Exhibit 5.1


 200 Clarendon Street
 Boston, Massachusetts 02116
 Tel: +1.617.948.6000 Fax: +1.617.948.6001






July 12, 2021






Desktop Metal, Inc.

63 3rd Avenue

Burlington, Massachusetts 01803

Beijing Moscow
Boston Munich
Brussels New York
Century City Orange County
Chicago Paris
Dubai Riyadh
Düsseldorf San Diego
Frankfurt San Francisco
Hamburg Seoul
Hong Kong Shanghai
Houston Silicon Valley
London Singapore
Los Angeles Tokyo
Madrid Washington, D.C.


Re:        Registration Statement on Form S-1


Ladies and Gentlemen:


We have acted as special counsel to Desktop Metal, Inc., a Delaware corporation (the “Company”), in connection with the registration of the offer and sale by certain selling securityholders named in the Registration Statement (defined below) of up to 3,376,696 shares (the “Shares”) of Class A common stock, $0.0001 par value per share (the “Common Stock”). The Shares are included in the Registration Statement on Form S-1 under the Securities Act of 1933, as amended (the “Act”), filed with the Securities and Exchange Commission (the “Commission”) on July 12, 2021 (the “Registration Statement”). This opinion is being furnished in connection with the requirements of Item 601(b)(5) of Regulation S-K under the Act, and no opinion is expressed herein as to any matter pertaining to the contents of the Registration Statement or related prospectus (the “Prospectus”), other than as expressly stated herein with respect to the issue of the Shares.

• MATERIAL SUPPLIED
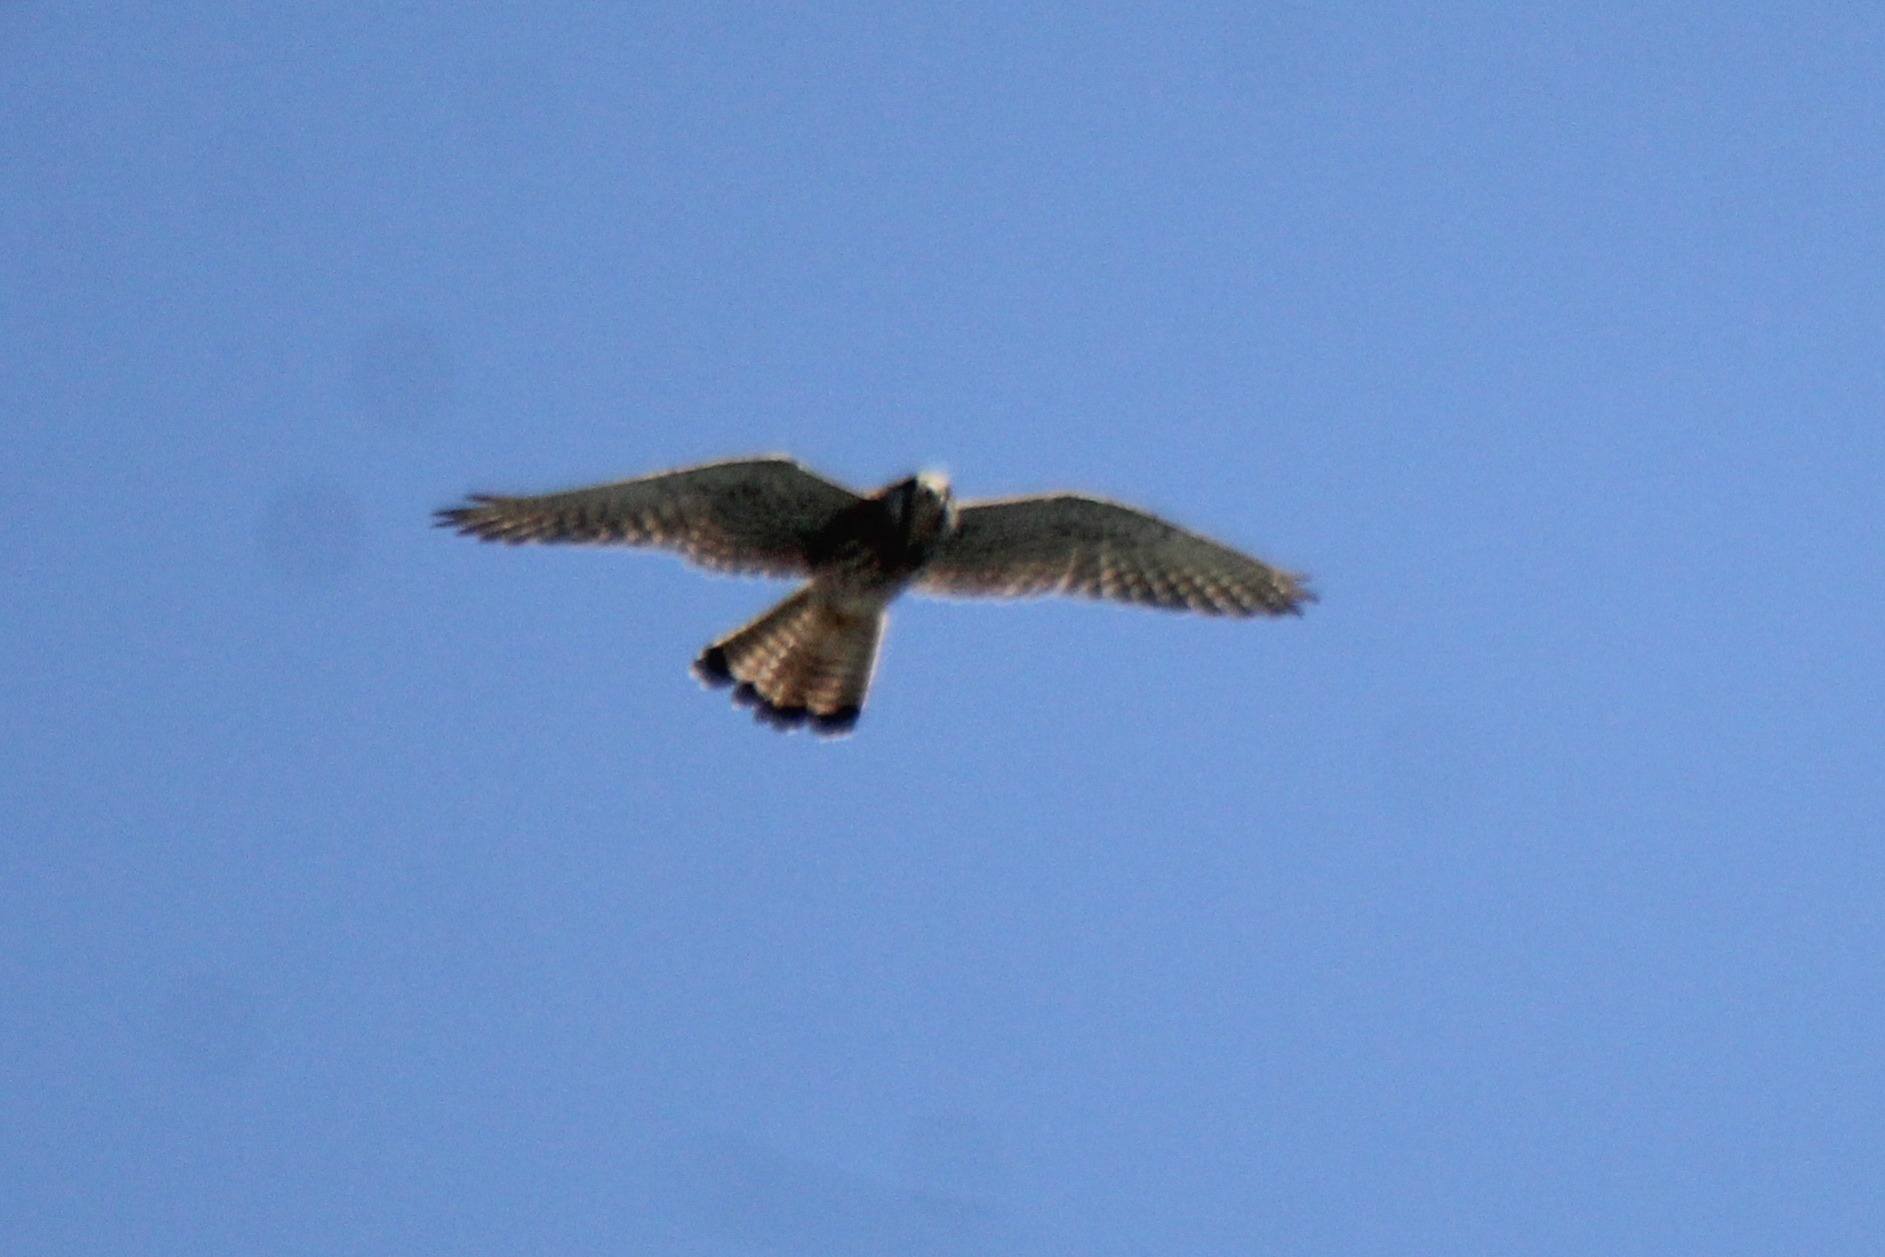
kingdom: Animalia
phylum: Chordata
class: Aves
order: Falconiformes
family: Falconidae
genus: Falco
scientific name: Falco tinnunculus
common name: Common kestrel
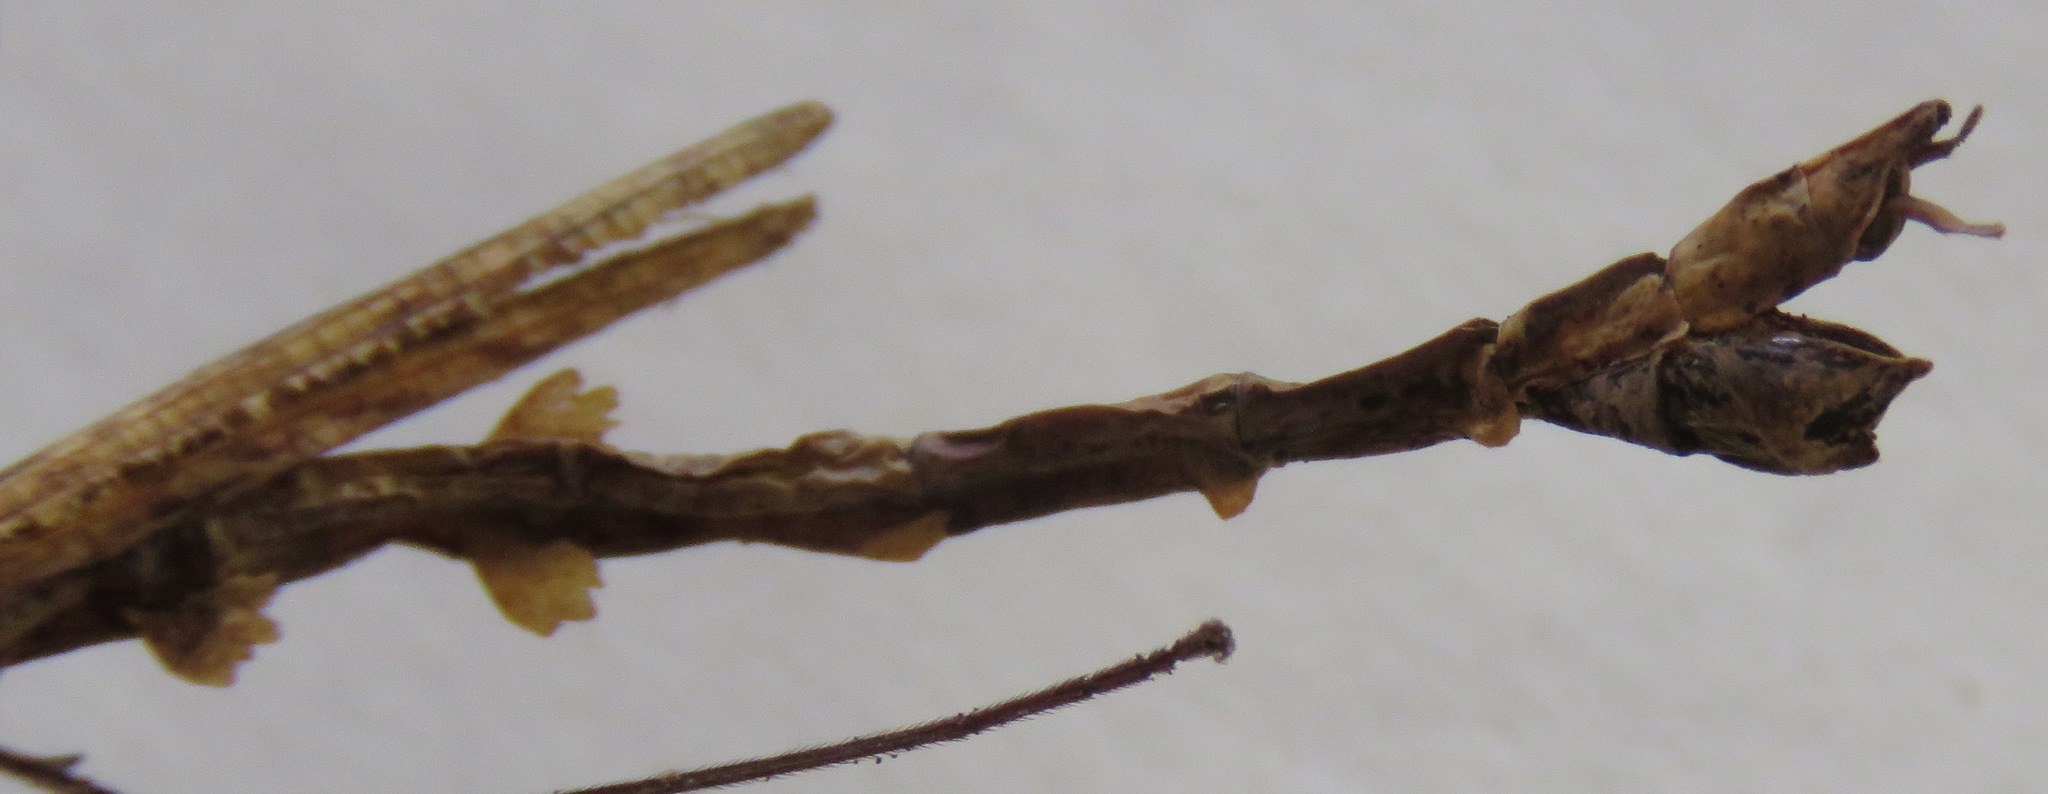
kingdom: Animalia
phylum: Arthropoda
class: Insecta
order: Phasmida
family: Diapheromeridae
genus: Trychopeplus
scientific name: Trychopeplus laciniatus
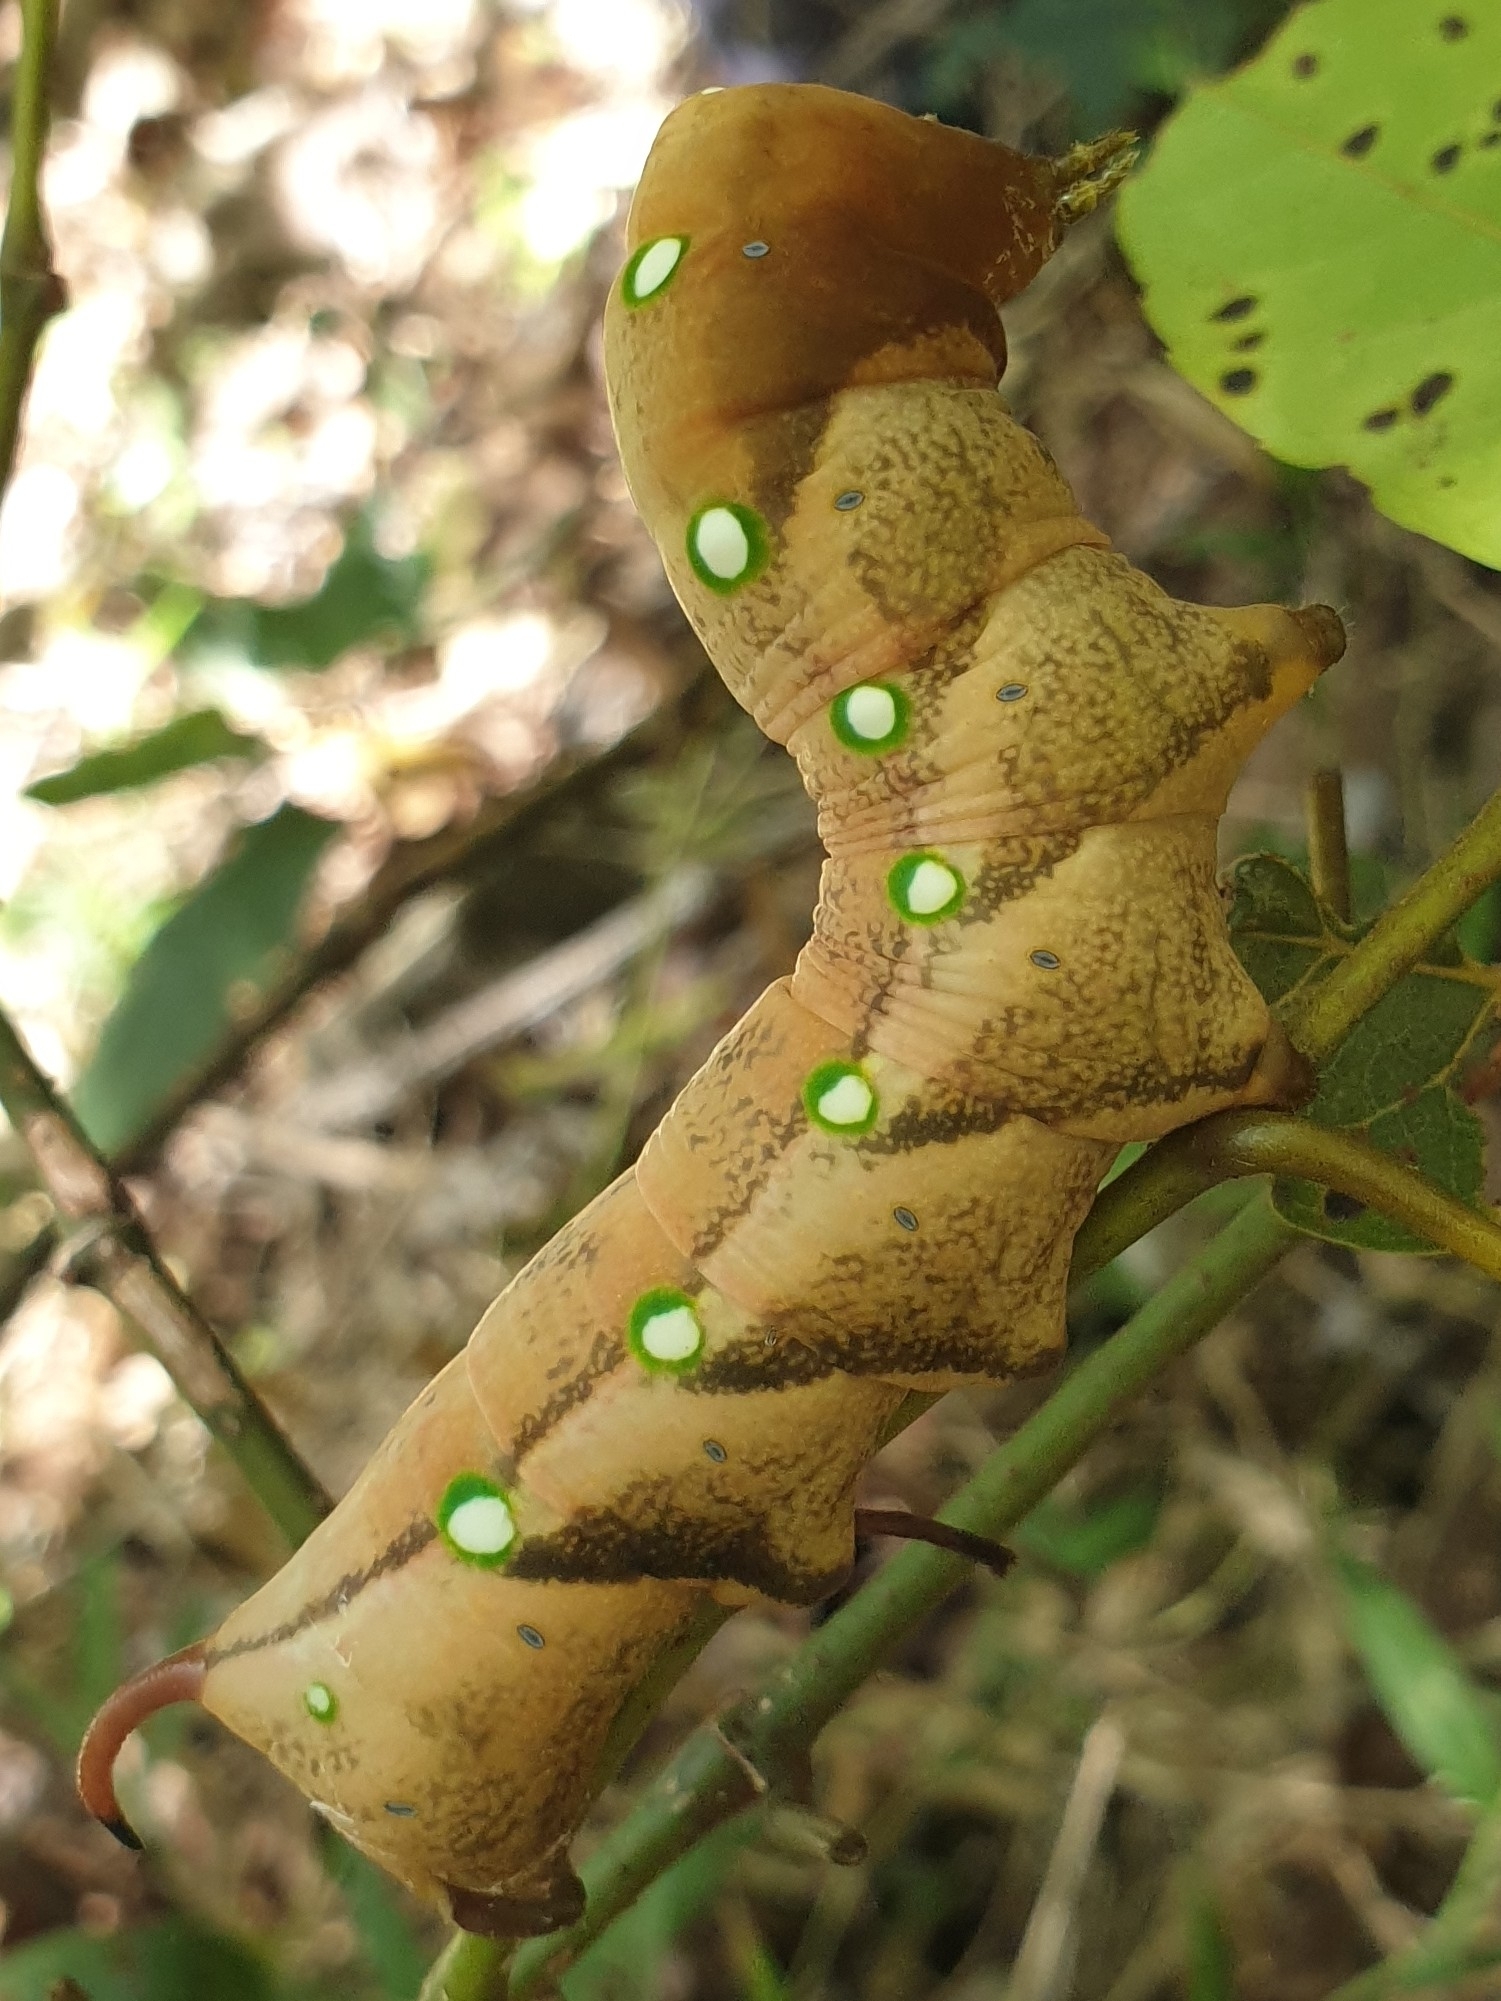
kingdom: Animalia
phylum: Arthropoda
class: Insecta
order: Lepidoptera
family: Sphingidae
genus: Gnathothlibus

• WORK REQUIRED
Reproduce the stretch of the opinion letter from "Beijing Moscow" through "Madrid Washington, D.C." word for word.

• RESPONSE TO THIS TASK
Beijing Moscow
Boston Munich
Brussels New York
Century City Orange County
Chicago Paris
Dubai Riyadh
Düsseldorf San Diego
Frankfurt San Francisco
Hamburg Seoul
Hong Kong Shanghai
Houston Silicon Valley
London Singapore
Los Angeles Tokyo
Madrid Washington, D.C.